Teaching and innovation
- We were one of three universities to receive a national award from the American Physical Society for improving undergraduate physics education in 2018.
- Science faculty awarded prestigious $1M HHMI grant to develop culturally inclusive pedagogies in STEM programs.
- Mathematics faculty replaced the traditional classroom model to improve student success in introductory algebra courses by integrating technology, new active learning approaches and measurement of student performance and understanding. These have improved retention, performance and student engagement in 100- and 200-level mathematics classes at OSU.
- In partnership with Ecampus, biology faculty helped create a groundbreaking, first-of-its kind 3-D Virtual Microscope and online introductory biology course series, winning a 2017 WCET Outstanding Work (WOW) award for technology-based solutions that transformed the college learning experience.
Student Success
- We graduated 5% more science students than 2017!
- We launched an Integrated Professional Development platform featuring innovative career preparation programs with content delivered in first-year experience science courses that help to build students’ professional skills and give them a competitive edge in the job market or in graduate school.

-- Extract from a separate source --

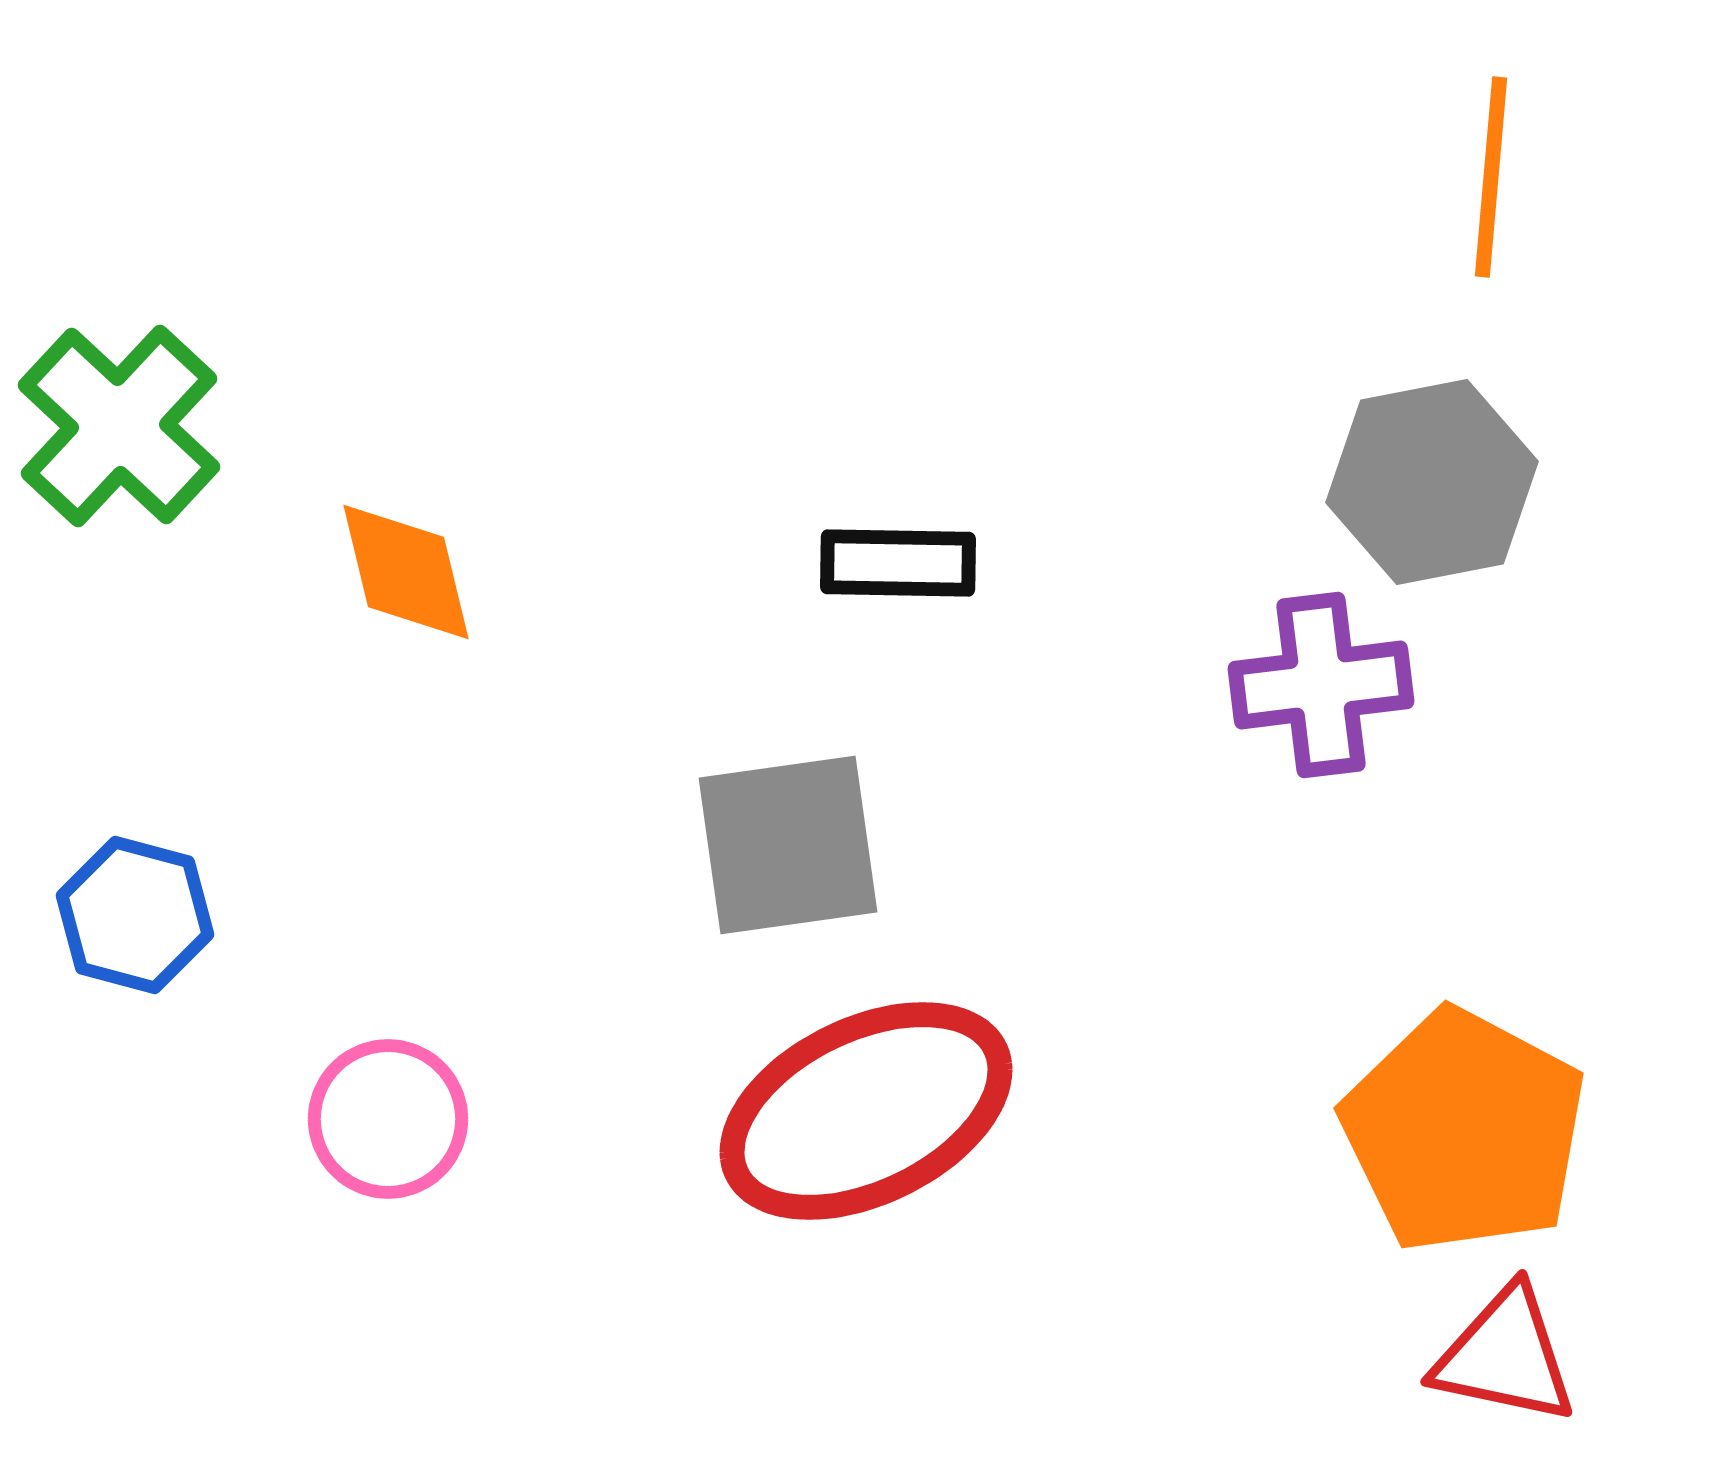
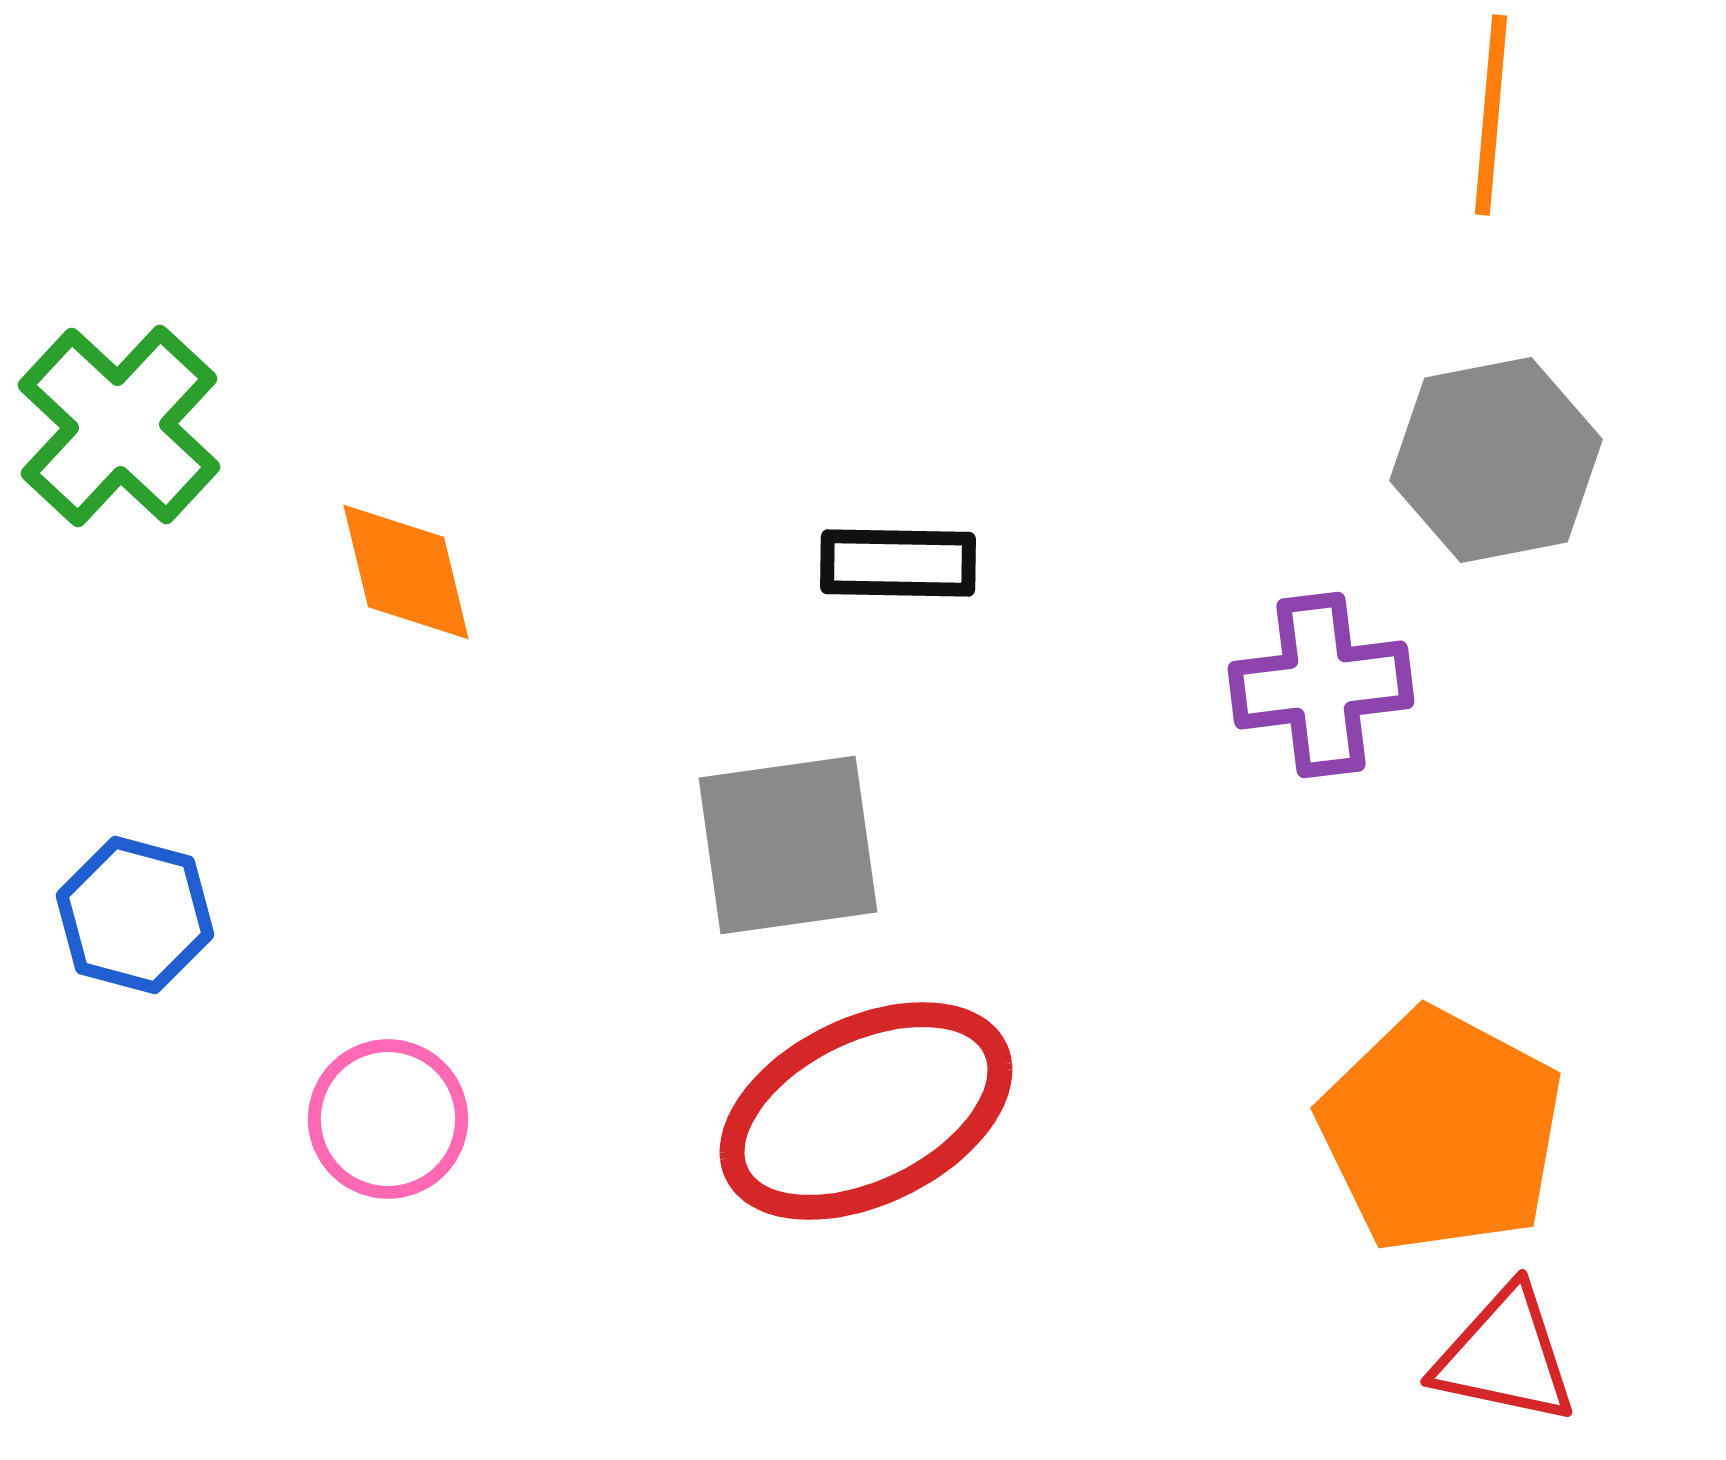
orange line: moved 62 px up
gray hexagon: moved 64 px right, 22 px up
orange pentagon: moved 23 px left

- A biohealth sciences major founded OSU’s first pre-osteopathic student club that earned national recognition as Chapter of the Year, from the parent organization Student Osteopathic Medical association, in its first year of operation.
Research
- Statistics research showing how better short-term earthquake forecasting and risk assessment is possible.
- Our statisticians led by Yuan Jiang received a grant to innovate statistical methods to study the human microbiome and its role in human health.

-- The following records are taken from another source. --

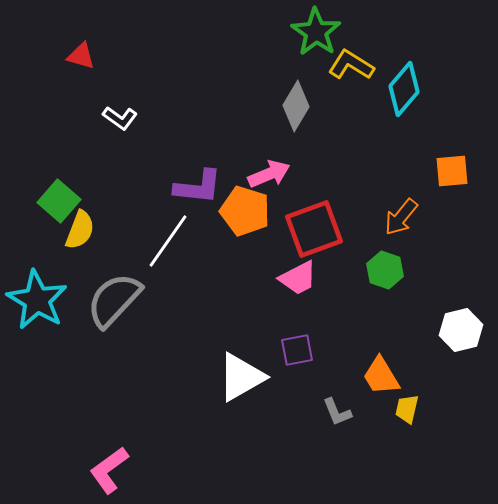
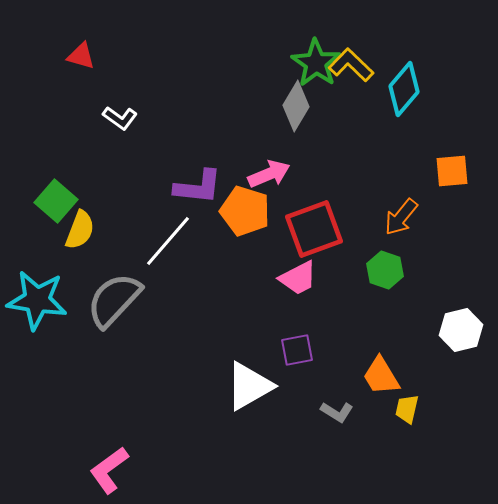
green star: moved 31 px down
yellow L-shape: rotated 12 degrees clockwise
green square: moved 3 px left
white line: rotated 6 degrees clockwise
cyan star: rotated 22 degrees counterclockwise
white triangle: moved 8 px right, 9 px down
gray L-shape: rotated 36 degrees counterclockwise
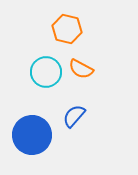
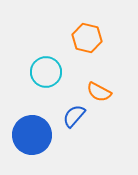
orange hexagon: moved 20 px right, 9 px down
orange semicircle: moved 18 px right, 23 px down
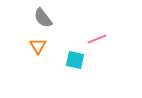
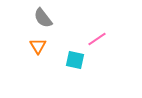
pink line: rotated 12 degrees counterclockwise
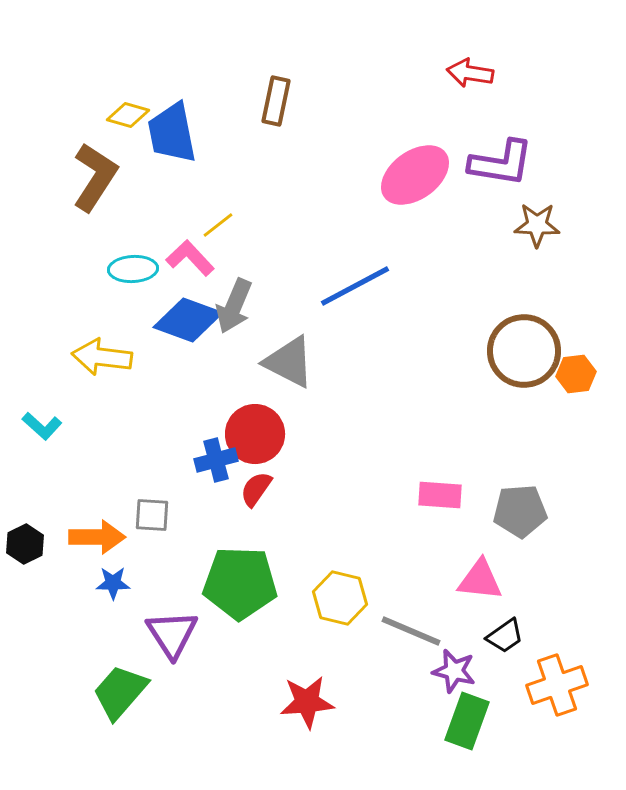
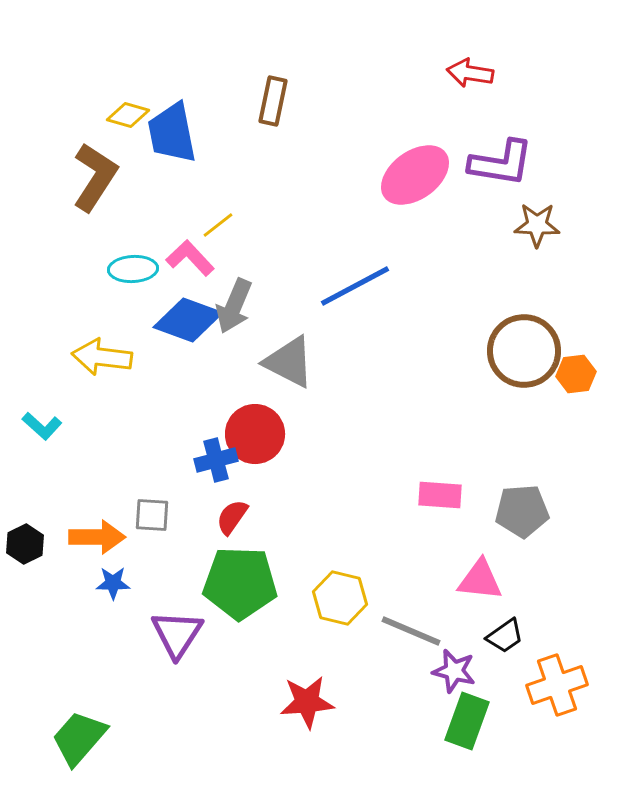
brown rectangle: moved 3 px left
red semicircle: moved 24 px left, 28 px down
gray pentagon: moved 2 px right
purple triangle: moved 5 px right; rotated 6 degrees clockwise
green trapezoid: moved 41 px left, 46 px down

- The Department of Mathematics received its first ever NIH grant—a $437K award from the National Center for Advancing Translational Sciences to build a Biomedical Translator, which is a software system that connects distributed databases of biomedical knowledge and has the capability to “reason” over these data sources to answer relevant biomedical questions.
- A mathematics professor used statistical models to show how the concept of uncertainty in climate science is often misrepresented in public and political discussions.
- Mathematics research by David Koslicki recently showed that the blood of schizophrenia patients features genetic material from more types of microorganisms than that of people without the debilitating mental illness.
- Astrophysicist Davide Lazzati proved that short gamma-ray bursts do follow binary neutron star mergers, confirming that last fall’s union of two neutron stars caused a short gamma-ray burst.
- Our microbiologists advanced the fight against drug resistance, crafting a compound that genetically neutralizes a pathogen’s ability to thwart antibiotics.
- Chemistry professor Sandra Loesgen and graduate students identified a type of soil-dwelling bacterium that produces molecules that induce death in melanoma cells.
- The Department of Integrative Biology hosted the 9th International Symbiosis Society Congress this summer which attracted 400 scientists from around the world to OSU.
- Our microbiology department received a $404K grant renewal to continue to support graduate students studying fish health thanks to the Oregon Department of Fish and Wildlife (ODFW). The 13-year fruitful collaboration benefits fish health and sustainable economic growth in Oregon as well as produces graduates that are now setting policies to ensure a healthy resource well into the future.
- Biology professors are part of an international research group that found that for reef-building corals, not just any symbiotic algae. Their research shows the dangers faced by coral reefs due to the breakdown in the symbiosis relationship, another danger sign for the world’s coral reefs.
- Our chemists led by May Nyman are part of a five-year, $12.5 million National Nuclear Security Administration grant to study nuclear stewardship.
- Biochemists found that loading nanofiber sutures with vitamin D induces the production of an infection-fighting peptide.